Activity:
Please reproduce every line of the records below word for word, keeping each line break where it falls.
========
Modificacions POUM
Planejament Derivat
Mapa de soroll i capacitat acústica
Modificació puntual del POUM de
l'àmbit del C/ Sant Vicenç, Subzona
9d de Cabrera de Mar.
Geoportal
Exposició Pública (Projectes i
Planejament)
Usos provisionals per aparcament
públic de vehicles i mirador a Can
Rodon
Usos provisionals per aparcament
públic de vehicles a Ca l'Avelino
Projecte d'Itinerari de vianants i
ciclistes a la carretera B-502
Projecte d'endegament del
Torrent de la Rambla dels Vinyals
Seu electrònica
========
Solution for this problem:
Modificacions POUM
Planejament Derivat
Mapa de soroll i capacitat acústica
Modificació puntual del POUM de
l'àmbit del C/ Sant Vicenç, Subzona
9d de Cabrera de Mar.
Geoportal
Exposició Pública (Projectes i
Planejament)
Usos provisionals per aparcament
públic de vehicles i mirador a Can
Rodon
Usos provisionals per aparcament
públic de vehicles a Ca l'Avelino
Projecte d'Itinerari de vianants i
ciclistes a la carretera B-502
Projecte d'endegament del
Torrent de la Rambla dels Vinyals
Seu electrònica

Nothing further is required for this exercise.